─── Provided entries ───
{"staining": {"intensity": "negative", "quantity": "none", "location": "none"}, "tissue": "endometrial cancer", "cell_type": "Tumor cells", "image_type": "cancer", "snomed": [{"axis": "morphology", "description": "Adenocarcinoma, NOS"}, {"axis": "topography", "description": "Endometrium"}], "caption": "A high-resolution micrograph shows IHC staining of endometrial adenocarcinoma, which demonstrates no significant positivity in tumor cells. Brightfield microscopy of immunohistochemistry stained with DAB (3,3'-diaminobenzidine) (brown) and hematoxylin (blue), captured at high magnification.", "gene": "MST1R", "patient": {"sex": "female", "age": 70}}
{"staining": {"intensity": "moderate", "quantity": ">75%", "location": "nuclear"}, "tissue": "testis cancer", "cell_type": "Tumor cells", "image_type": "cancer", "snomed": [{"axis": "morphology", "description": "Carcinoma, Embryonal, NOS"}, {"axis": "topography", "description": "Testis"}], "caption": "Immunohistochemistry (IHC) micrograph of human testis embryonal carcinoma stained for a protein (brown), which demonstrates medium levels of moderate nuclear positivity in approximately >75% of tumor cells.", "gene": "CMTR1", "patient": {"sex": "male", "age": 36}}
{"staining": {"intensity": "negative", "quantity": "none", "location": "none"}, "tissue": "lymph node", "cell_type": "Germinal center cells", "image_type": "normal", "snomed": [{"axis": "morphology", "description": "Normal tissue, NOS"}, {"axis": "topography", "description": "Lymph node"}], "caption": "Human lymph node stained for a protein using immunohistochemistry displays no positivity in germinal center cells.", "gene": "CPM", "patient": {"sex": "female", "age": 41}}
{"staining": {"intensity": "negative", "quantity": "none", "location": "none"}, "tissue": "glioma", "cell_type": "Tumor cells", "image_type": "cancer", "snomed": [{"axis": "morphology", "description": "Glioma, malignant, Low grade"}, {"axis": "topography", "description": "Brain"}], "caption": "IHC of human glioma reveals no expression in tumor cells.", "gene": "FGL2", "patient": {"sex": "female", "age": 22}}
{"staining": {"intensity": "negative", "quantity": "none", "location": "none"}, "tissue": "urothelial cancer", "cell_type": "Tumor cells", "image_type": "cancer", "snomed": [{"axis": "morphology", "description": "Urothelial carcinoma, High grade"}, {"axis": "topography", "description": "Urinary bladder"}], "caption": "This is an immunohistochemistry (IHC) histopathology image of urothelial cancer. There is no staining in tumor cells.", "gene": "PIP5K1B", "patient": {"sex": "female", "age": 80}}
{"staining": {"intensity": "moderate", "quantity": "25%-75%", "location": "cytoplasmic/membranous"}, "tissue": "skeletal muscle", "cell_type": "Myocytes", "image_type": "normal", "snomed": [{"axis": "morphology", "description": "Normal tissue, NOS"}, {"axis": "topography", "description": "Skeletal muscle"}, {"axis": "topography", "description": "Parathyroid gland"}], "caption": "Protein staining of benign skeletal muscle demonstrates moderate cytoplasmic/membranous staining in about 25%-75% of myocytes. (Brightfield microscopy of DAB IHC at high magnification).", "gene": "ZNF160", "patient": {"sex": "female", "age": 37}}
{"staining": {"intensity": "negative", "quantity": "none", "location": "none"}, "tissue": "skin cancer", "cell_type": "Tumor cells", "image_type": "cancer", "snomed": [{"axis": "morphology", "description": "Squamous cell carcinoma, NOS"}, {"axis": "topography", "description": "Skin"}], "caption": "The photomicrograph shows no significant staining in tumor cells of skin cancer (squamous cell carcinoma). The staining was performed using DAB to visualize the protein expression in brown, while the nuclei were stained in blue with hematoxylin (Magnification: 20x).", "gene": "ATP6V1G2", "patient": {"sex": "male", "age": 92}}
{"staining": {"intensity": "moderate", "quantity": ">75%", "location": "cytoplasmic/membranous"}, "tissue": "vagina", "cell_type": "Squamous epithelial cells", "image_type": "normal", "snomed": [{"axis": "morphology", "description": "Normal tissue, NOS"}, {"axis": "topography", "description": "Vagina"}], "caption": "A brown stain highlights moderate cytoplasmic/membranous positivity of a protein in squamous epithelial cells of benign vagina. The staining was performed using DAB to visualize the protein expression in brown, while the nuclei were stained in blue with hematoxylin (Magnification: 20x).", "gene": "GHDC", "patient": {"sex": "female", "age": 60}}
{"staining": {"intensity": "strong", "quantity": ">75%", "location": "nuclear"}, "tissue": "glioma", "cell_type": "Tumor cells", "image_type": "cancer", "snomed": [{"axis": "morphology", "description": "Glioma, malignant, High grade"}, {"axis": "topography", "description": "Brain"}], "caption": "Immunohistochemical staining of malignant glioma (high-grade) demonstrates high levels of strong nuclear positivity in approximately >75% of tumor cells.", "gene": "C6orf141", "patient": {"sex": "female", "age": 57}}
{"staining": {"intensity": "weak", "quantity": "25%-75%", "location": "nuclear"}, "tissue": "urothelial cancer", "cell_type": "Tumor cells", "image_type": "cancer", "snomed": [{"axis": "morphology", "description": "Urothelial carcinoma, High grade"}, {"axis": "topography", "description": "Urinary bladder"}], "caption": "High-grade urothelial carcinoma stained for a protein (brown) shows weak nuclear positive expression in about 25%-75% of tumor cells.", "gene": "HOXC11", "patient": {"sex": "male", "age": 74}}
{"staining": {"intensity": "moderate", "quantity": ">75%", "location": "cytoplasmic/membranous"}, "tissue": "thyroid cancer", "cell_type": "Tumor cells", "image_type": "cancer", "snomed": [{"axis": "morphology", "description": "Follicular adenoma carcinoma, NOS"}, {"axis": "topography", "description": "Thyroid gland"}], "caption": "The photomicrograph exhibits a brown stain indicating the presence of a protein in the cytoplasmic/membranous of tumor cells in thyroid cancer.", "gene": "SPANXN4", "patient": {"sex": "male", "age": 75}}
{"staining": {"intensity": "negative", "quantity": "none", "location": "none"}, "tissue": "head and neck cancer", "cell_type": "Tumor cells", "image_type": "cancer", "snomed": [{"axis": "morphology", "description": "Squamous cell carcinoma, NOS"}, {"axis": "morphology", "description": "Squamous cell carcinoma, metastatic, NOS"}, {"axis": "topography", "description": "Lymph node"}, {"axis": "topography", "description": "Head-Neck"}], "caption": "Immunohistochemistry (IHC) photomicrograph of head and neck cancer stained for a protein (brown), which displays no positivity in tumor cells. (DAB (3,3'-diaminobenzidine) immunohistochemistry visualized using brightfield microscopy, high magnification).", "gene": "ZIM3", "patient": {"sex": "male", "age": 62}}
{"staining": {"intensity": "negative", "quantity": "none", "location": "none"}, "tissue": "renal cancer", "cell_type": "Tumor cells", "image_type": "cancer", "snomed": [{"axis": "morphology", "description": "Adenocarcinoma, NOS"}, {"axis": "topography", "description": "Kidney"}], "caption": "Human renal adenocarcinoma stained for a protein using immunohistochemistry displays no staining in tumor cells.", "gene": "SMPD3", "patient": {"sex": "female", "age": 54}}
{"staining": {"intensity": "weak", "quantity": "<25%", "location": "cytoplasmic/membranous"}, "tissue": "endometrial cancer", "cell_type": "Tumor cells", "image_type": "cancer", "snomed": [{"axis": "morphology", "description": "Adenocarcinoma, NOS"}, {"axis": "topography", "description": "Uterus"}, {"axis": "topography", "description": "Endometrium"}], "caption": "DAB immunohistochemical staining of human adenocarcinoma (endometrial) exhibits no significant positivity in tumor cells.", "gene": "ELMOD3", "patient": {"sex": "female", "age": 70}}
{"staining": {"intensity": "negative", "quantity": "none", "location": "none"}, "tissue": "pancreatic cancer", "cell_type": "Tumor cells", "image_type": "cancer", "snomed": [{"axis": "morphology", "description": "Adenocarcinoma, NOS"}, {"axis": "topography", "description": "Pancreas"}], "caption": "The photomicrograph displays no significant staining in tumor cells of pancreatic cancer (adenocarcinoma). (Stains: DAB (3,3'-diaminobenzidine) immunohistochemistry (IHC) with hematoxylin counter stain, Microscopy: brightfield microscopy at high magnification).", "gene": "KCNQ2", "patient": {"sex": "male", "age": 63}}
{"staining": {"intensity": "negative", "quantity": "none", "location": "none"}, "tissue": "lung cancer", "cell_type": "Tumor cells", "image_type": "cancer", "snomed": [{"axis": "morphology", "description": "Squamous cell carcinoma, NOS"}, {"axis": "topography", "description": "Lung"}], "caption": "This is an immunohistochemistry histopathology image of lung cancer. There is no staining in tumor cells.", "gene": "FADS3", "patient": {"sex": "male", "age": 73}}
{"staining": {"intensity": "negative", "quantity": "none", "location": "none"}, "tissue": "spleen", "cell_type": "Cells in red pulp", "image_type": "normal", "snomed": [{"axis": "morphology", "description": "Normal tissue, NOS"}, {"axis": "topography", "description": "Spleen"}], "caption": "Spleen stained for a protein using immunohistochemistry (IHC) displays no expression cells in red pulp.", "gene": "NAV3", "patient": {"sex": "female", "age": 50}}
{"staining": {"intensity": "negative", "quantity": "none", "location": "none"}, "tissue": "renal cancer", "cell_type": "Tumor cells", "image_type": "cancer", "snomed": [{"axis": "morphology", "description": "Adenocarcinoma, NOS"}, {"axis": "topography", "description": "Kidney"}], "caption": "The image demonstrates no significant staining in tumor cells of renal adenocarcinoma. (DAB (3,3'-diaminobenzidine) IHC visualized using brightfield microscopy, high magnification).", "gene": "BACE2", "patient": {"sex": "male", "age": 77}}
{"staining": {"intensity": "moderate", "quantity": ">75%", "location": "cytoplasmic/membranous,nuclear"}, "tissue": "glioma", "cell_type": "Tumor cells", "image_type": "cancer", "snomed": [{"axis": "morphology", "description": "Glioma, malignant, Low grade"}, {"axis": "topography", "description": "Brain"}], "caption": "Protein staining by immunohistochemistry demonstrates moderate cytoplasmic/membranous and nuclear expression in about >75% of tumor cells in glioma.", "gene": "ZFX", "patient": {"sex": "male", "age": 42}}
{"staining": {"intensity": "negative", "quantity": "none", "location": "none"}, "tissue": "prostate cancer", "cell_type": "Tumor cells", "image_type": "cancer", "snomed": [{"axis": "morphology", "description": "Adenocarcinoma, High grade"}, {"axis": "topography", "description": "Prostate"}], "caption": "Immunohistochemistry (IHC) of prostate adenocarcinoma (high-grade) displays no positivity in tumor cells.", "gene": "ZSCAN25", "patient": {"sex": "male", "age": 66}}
───
> Problem details:
Repeat the material above exactly, beginning with its first line and ending with the line that holds "(IHC) micrograph of", and leave out everything else.

> Your solution:
{"staining": {"intensity": "negative", "quantity": "none", "location": "none"}, "tissue": "endometrial cancer", "cell_type": "Tumor cells", "image_type": "cancer", "snomed": [{"axis": "morphology", "description": "Adenocarcinoma, NOS"}, {"axis": "topography", "description": "Endometrium"}], "caption": "A high-resolution micrograph shows IHC staining of endometrial adenocarcinoma, which demonstrates no significant positivity in tumor cells. Brightfield microscopy of immunohistochemistry stained with DAB (3,3'-diaminobenzidine) (brown) and hematoxylin (blue), captured at high magnification.", "gene": "MST1R", "patient": {"sex": "female", "age": 70}}
{"staining": {"intensity": "moderate", "quantity": ">75%", "location": "nuclear"}, "tissue": "testis cancer", "cell_type": "Tumor cells", "image_type": "cancer", "snomed": [{"axis": "morphology", "description": "Carcinoma, Embryonal, NOS"}, {"axis": "topography", "description": "Testis"}], "caption": "Immunohistochemistry (IHC) micrograph of human testis embryonal carcinoma stained for a protein (brown), which demonstrates medium levels of moderate nuclear positivity in approximately >75% of tumor cells.", "gene": "CMTR1", "patient": {"sex": "male", "age": 36}}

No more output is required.